I have more more more on my mind these days. Condoleeza Rice's language and invective when discussing Iran, general plans to combat terrorism, the disaster that is the "domestic agenda", and the persistent lies that continually emerge as the President and his executives speak about the agenda and the facts upon which it is based.
The uninitiated may get the idea that I hate the President, think he's a liar or dishonest or what have you. That's quite inaccurate. On the contrary, I think Mr. Bush has integrity on the level of Jimmy Carter and Ronald Reagan. I don't think he says or does anything he doesn't believe in deeply - I would never label him as bowing to political expediency.
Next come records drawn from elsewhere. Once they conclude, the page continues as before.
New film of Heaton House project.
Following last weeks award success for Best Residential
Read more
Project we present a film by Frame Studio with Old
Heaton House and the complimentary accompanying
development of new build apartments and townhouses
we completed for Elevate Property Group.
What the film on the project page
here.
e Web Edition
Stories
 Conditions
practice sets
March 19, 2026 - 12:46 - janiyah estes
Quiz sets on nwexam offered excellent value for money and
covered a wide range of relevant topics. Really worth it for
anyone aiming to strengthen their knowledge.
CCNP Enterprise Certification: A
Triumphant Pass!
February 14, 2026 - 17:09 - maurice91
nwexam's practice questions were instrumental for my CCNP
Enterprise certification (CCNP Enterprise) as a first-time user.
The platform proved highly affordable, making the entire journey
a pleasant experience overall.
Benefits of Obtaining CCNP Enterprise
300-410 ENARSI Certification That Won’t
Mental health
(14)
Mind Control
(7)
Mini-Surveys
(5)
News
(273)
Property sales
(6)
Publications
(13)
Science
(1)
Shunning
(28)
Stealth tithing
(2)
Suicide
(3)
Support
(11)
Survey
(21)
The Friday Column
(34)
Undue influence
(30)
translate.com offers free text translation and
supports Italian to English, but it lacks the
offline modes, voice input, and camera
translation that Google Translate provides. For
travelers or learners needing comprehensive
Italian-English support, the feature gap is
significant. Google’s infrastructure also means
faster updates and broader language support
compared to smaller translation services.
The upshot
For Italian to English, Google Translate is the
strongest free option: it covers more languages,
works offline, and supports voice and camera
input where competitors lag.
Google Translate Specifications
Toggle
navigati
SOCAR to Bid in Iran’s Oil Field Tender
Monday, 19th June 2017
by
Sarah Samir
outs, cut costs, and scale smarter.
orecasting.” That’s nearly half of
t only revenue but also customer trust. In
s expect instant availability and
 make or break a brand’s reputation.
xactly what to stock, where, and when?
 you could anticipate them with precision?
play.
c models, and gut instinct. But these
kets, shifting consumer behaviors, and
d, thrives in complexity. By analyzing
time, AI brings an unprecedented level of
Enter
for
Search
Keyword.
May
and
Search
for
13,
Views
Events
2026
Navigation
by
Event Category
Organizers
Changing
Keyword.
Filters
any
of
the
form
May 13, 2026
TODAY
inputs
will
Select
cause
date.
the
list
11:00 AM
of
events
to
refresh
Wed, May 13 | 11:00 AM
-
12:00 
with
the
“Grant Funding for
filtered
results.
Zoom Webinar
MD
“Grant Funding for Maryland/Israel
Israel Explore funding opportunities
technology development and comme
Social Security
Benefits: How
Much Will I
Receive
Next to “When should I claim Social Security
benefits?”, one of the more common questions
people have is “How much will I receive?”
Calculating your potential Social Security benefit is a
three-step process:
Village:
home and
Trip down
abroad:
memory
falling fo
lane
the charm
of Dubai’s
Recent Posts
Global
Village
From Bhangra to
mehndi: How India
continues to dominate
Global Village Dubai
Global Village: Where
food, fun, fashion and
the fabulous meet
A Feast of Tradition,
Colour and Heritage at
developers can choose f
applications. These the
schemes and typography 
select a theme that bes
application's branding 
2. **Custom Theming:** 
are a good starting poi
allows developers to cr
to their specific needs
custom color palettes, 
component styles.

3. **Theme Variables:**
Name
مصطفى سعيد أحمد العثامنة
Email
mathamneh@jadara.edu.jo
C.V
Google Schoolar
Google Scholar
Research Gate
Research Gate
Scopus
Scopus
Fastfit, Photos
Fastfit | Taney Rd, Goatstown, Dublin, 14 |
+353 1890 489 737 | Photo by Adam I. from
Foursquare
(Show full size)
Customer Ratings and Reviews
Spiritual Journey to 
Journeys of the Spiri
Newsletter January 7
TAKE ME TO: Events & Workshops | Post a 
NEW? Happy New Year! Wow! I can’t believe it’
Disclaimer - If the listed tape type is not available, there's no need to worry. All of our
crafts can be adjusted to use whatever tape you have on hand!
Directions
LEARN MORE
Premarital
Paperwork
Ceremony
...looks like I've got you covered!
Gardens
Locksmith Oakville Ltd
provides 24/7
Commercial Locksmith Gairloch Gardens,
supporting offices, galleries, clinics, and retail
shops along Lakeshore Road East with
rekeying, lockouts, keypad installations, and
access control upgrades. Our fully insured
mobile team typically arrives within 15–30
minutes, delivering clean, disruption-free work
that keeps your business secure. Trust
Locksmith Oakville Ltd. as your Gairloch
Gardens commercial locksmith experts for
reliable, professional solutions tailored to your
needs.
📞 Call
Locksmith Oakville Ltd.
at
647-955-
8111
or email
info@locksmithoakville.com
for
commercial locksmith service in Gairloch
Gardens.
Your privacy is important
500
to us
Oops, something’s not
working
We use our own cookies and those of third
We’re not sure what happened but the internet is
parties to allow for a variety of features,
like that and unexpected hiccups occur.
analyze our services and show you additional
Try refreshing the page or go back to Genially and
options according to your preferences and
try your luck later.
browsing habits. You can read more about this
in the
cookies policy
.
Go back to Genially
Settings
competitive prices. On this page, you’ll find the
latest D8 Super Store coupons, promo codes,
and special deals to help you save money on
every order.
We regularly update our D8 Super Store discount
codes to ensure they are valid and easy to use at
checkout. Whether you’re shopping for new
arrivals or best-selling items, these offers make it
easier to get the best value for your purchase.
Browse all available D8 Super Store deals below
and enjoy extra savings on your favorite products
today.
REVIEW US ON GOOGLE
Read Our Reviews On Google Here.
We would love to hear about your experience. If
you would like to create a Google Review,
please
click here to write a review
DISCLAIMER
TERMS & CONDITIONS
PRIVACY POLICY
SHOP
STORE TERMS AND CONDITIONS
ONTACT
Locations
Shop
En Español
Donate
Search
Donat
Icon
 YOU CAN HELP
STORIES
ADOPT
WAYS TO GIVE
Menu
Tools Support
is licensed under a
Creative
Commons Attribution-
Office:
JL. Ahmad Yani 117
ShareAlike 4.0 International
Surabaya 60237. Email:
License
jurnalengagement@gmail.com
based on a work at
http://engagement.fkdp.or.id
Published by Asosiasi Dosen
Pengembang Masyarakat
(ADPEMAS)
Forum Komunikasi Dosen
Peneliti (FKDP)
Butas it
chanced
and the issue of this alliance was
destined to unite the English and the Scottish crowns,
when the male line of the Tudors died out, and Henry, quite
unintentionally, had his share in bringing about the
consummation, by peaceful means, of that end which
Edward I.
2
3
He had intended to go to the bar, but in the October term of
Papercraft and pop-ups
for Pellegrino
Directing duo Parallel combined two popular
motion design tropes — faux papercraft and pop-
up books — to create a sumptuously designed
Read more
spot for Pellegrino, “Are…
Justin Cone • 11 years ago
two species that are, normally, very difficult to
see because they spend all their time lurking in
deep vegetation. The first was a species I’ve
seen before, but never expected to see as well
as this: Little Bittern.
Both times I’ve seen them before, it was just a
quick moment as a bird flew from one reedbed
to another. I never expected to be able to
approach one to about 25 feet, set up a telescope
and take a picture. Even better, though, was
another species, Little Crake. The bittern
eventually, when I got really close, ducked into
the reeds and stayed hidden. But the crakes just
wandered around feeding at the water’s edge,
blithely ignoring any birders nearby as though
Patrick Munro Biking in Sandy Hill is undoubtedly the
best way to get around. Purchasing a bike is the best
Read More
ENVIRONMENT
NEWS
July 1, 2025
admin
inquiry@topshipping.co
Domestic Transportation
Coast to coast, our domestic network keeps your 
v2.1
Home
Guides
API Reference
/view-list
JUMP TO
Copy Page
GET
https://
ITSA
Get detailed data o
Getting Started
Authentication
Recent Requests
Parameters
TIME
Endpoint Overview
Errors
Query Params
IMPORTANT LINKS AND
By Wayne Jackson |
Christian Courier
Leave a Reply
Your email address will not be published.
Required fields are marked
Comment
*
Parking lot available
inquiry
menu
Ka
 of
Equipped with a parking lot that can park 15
My issue with him (in a severely abridged fashion) is that he lacks intellectual curiosity. What they tell him is what he takes to the bank with very little in-depth questioning or intellectual gamesmanship. This makes him a convicted, respectable myopic in my book, and it means that any decision he makes or path he undertakes runs the risk of being entirely the wrong thing to do without any contemplation of alternatives, downsides, or upsides. I'll take a person who enjoys a bit of mindplay in his/her own decision-making because that's roughly the way I approach the important things in life - define the best outcome, anticipate the worst outcome, set a minimum acceptable outcome and manage towards the best knowing that falling somewhere slightly short of that is still not disastrous and an overall favorable outcome has been achieved. This requires some mental gymnastics and does not have to take inordinate amounts of time. It's a way to avoid tunnel-vision and to anticipate at least pieces of the unexpected and not be caught flat-footed. Finally, being a Democrat does not equate to valuelessness. I am a good neighbor, a volunteer, a person who believes strongly in public service for the sake of the greater good, a responsible homeowner, investor, employee and friend. I am also pro-choice, I believe in balanced budgets both for myself and for my government, and I think it's the responsibility of government to realize that economies, and therefore the fortunes/misfortunes of citizens are cyclical - the government's role is to care about all of its citizens and remain vigilant in helping those in need and demand more of those who prosper. I don't want to give frivolous dollars to that fringe that is simply not deserving; but I also don't want to kick aside those who are in an effort at smaller government. Finally, I want a government that doesn't spin or gloss over facts to me and my fellow citizens to achieve some end that they have determined is required. I can evaluate what I think is good for me; I don't need my government mandating it. And that's today's musing.